Data.
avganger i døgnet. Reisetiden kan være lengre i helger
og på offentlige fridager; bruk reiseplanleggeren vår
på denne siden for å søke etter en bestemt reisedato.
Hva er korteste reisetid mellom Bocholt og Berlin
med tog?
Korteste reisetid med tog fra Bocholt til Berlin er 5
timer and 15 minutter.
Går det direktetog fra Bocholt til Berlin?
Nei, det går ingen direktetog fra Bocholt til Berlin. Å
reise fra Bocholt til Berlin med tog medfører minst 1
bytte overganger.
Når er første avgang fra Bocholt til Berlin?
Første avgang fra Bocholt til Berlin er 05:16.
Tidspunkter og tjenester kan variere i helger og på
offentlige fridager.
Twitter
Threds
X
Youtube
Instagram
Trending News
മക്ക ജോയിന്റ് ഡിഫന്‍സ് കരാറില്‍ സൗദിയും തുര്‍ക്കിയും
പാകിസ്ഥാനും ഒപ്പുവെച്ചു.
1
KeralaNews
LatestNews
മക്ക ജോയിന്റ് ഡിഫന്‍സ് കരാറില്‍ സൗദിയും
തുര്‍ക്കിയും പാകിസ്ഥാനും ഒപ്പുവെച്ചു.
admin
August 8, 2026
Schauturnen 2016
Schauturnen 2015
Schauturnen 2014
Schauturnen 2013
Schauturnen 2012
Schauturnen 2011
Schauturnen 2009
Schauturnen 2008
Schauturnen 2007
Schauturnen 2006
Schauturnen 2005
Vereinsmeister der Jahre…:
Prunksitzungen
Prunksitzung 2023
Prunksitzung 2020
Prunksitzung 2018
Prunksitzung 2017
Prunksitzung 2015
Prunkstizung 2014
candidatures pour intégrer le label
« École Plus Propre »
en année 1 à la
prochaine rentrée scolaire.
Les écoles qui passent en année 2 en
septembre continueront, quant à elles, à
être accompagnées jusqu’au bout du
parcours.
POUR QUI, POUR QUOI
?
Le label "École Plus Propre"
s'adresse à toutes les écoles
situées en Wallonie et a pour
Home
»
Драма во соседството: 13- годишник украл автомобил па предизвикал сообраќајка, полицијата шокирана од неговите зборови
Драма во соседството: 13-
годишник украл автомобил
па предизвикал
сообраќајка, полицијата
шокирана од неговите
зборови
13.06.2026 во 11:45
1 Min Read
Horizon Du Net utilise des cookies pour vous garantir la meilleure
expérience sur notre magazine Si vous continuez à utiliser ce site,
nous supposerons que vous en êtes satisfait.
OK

---

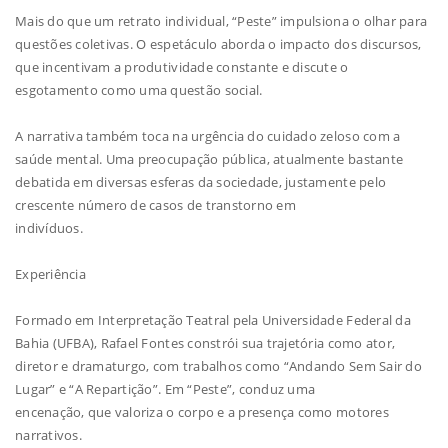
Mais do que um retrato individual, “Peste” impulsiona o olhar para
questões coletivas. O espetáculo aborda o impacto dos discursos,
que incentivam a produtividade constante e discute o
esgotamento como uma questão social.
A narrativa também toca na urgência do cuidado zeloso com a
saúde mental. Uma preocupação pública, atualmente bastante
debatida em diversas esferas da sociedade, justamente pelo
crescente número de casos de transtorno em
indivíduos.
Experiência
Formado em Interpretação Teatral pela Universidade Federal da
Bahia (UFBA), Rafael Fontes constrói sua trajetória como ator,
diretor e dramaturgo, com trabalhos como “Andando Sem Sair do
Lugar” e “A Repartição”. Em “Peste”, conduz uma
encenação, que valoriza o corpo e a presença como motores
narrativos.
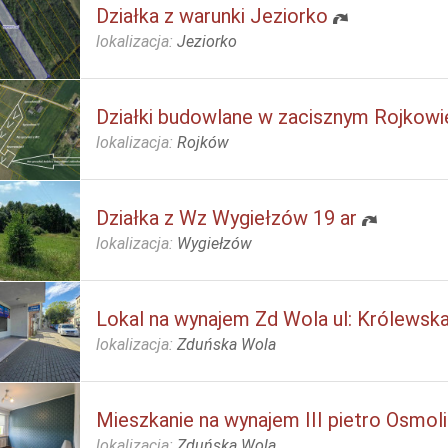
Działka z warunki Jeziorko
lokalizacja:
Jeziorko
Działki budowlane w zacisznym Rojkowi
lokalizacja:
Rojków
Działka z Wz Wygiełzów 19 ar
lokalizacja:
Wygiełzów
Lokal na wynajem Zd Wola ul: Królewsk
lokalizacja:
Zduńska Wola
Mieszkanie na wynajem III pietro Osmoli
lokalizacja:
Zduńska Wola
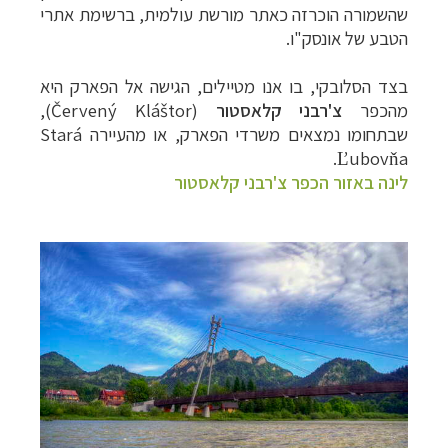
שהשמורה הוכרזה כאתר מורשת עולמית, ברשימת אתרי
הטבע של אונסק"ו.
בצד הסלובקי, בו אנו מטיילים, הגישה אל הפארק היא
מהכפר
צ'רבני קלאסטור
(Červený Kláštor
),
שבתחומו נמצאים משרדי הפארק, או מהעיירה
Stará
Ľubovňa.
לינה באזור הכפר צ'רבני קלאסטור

Task to carry out. Please copy out every line in the listing that has the string "годишник".

Solution for this problem.
Драма во соседството: 13- годишник украл автомобил па предизвикал сообраќајка, полицијата шокирана од неговите зборови
годишник украл автомобил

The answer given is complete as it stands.